◆ WHAT TO PRODUCE:
Output every entry verbatim.

◆ AVAILABLE DATA:

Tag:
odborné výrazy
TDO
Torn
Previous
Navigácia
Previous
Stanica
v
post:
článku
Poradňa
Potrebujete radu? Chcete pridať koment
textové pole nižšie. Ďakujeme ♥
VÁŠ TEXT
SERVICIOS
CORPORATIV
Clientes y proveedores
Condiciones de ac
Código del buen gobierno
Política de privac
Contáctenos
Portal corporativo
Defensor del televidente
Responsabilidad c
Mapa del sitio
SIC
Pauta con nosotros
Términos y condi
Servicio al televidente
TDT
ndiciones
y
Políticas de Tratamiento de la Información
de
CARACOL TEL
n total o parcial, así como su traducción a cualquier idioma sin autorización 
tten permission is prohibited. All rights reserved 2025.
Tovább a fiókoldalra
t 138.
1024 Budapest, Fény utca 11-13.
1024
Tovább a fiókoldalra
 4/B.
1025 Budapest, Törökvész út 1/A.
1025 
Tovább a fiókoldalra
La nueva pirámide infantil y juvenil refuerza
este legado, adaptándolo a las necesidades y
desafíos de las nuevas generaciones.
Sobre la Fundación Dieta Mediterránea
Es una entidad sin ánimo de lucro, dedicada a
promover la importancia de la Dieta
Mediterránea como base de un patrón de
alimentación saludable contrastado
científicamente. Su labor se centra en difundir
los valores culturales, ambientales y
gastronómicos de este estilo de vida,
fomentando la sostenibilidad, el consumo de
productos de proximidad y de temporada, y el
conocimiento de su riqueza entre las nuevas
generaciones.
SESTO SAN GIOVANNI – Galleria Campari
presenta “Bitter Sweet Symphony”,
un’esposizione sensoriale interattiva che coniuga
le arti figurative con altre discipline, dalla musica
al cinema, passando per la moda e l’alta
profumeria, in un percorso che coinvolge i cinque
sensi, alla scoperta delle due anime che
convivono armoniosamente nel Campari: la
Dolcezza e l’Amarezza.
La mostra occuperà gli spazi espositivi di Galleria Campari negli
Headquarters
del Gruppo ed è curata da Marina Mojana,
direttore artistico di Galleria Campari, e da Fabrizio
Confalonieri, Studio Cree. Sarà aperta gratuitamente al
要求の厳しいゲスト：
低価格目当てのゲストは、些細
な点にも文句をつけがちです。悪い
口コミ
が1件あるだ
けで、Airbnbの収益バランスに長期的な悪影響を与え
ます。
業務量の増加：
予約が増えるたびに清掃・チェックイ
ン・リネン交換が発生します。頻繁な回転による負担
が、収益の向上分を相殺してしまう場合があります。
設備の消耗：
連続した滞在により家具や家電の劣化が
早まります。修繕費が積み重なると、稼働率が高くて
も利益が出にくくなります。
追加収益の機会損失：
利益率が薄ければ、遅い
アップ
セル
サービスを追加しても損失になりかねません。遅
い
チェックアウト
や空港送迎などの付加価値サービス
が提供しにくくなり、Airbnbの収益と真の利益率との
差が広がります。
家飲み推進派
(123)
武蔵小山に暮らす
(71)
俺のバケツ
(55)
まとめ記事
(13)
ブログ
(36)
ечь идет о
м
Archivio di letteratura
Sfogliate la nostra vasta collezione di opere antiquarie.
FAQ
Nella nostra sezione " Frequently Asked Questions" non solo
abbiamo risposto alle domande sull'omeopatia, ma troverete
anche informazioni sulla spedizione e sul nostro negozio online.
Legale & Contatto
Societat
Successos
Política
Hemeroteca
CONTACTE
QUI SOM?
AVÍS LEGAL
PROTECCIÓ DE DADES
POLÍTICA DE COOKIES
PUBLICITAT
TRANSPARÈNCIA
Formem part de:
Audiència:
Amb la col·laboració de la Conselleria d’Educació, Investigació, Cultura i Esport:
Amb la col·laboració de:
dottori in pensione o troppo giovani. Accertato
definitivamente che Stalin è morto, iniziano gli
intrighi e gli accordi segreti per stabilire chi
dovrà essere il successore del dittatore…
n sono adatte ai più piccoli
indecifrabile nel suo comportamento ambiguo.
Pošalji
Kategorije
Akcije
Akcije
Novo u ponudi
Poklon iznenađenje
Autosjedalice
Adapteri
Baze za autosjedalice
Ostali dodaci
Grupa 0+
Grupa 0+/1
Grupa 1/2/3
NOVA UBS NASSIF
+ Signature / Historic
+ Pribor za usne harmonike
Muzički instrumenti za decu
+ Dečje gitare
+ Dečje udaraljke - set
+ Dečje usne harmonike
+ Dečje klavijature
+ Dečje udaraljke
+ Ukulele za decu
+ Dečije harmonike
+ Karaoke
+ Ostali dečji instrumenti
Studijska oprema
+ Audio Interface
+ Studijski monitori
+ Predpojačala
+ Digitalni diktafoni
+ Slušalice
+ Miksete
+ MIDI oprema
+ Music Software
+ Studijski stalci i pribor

◆ OUTPUT:
Tag:
odborné výrazy
TDO
Torn
Previous
Navigácia
Previous
Stanica
v
post:
článku
Poradňa
Potrebujete radu? Chcete pridať koment
textové pole nižšie. Ďakujeme ♥
VÁŠ TEXT
SERVICIOS
CORPORATIV
Clientes y proveedores
Condiciones de ac
Código del buen gobierno
Política de privac
Contáctenos
Portal corporativo
Defensor del televidente
Responsabilidad c
Mapa del sitio
SIC
Pauta con nosotros
Términos y condi
Servicio al televidente
TDT
ndiciones
y
Políticas de Tratamiento de la Información
de
CARACOL TEL
n total o parcial, así como su traducción a cualquier idioma sin autorización 
tten permission is prohibited. All rights reserved 2025.
Tovább a fiókoldalra
t 138.
1024 Budapest, Fény utca 11-13.
1024
Tovább a fiókoldalra
 4/B.
1025 Budapest, Törökvész út 1/A.
1025 
Tovább a fiókoldalra
La nueva pirámide infantil y juvenil refuerza
este legado, adaptándolo a las necesidades y
desafíos de las nuevas generaciones.
Sobre la Fundación Dieta Mediterránea
Es una entidad sin ánimo de lucro, dedicada a
promover la importancia de la Dieta
Mediterránea como base de un patrón de
alimentación saludable contrastado
científicamente. Su labor se centra en difundir
los valores culturales, ambientales y
gastronómicos de este estilo de vida,
fomentando la sostenibilidad, el consumo de
productos de proximidad y de temporada, y el
conocimiento de su riqueza entre las nuevas
generaciones.
SESTO SAN GIOVANNI – Galleria Campari
presenta “Bitter Sweet Symphony”,
un’esposizione sensoriale interattiva che coniuga
le arti figurative con altre discipline, dalla musica
al cinema, passando per la moda e l’alta
profumeria, in un percorso che coinvolge i cinque
sensi, alla scoperta delle due anime che
convivono armoniosamente nel Campari: la
Dolcezza e l’Amarezza.
La mostra occuperà gli spazi espositivi di Galleria Campari negli
Headquarters
del Gruppo ed è curata da Marina Mojana,
direttore artistico di Galleria Campari, e da Fabrizio
Confalonieri, Studio Cree. Sarà aperta gratuitamente al
要求の厳しいゲスト：
低価格目当てのゲストは、些細
な点にも文句をつけがちです。悪い
口コミ
が1件あるだ
けで、Airbnbの収益バランスに長期的な悪影響を与え
ます。
業務量の増加：
予約が増えるたびに清掃・チェックイ
ン・リネン交換が発生します。頻繁な回転による負担
が、収益の向上分を相殺してしまう場合があります。
設備の消耗：
連続した滞在により家具や家電の劣化が
早まります。修繕費が積み重なると、稼働率が高くて
も利益が出にくくなります。
追加収益の機会損失：
利益率が薄ければ、遅い
アップ
セル
サービスを追加しても損失になりかねません。遅
い
チェックアウト
や空港送迎などの付加価値サービス
が提供しにくくなり、Airbnbの収益と真の利益率との
差が広がります。
家飲み推進派
(123)
武蔵小山に暮らす
(71)
俺のバケツ
(55)
まとめ記事
(13)
ブログ
(36)
ечь идет о
м
Archivio di letteratura
Sfogliate la nostra vasta collezione di opere antiquarie.
FAQ
Nella nostra sezione " Frequently Asked Questions" non solo
abbiamo risposto alle domande sull'omeopatia, ma troverete
anche informazioni sulla spedizione e sul nostro negozio online.
Legale & Contatto
Societat
Successos
Política
Hemeroteca
CONTACTE
QUI SOM?
AVÍS LEGAL
PROTECCIÓ DE DADES
POLÍTICA DE COOKIES
PUBLICITAT
TRANSPARÈNCIA
Formem part de:
Audiència:
Amb la col·laboració de la Conselleria d’Educació, Investigació, Cultura i Esport:
Amb la col·laboració de:
dottori in pensione o troppo giovani. Accertato
definitivamente che Stalin è morto, iniziano gli
intrighi e gli accordi segreti per stabilire chi
dovrà essere il successore del dittatore…
n sono adatte ai più piccoli
indecifrabile nel suo comportamento ambiguo.
Pošalji
Kategorije
Akcije
Akcije
Novo u ponudi
Poklon iznenađenje
Autosjedalice
Adapteri
Baze za autosjedalice
Ostali dodaci
Grupa 0+
Grupa 0+/1
Grupa 1/2/3
NOVA UBS NASSIF
+ Signature / Historic
+ Pribor za usne harmonike
Muzički instrumenti za decu
+ Dečje gitare
+ Dečje udaraljke - set
+ Dečje usne harmonike
+ Dečje klavijature
+ Dečje udaraljke
+ Ukulele za decu
+ Dečije harmonike
+ Karaoke
+ Ostali dečji instrumenti
Studijska oprema
+ Audio Interface
+ Studijski monitori
+ Predpojačala
+ Digitalni diktafoni
+ Slušalice
+ Miksete
+ MIDI oprema
+ Music Software
+ Studijski stalci i pribor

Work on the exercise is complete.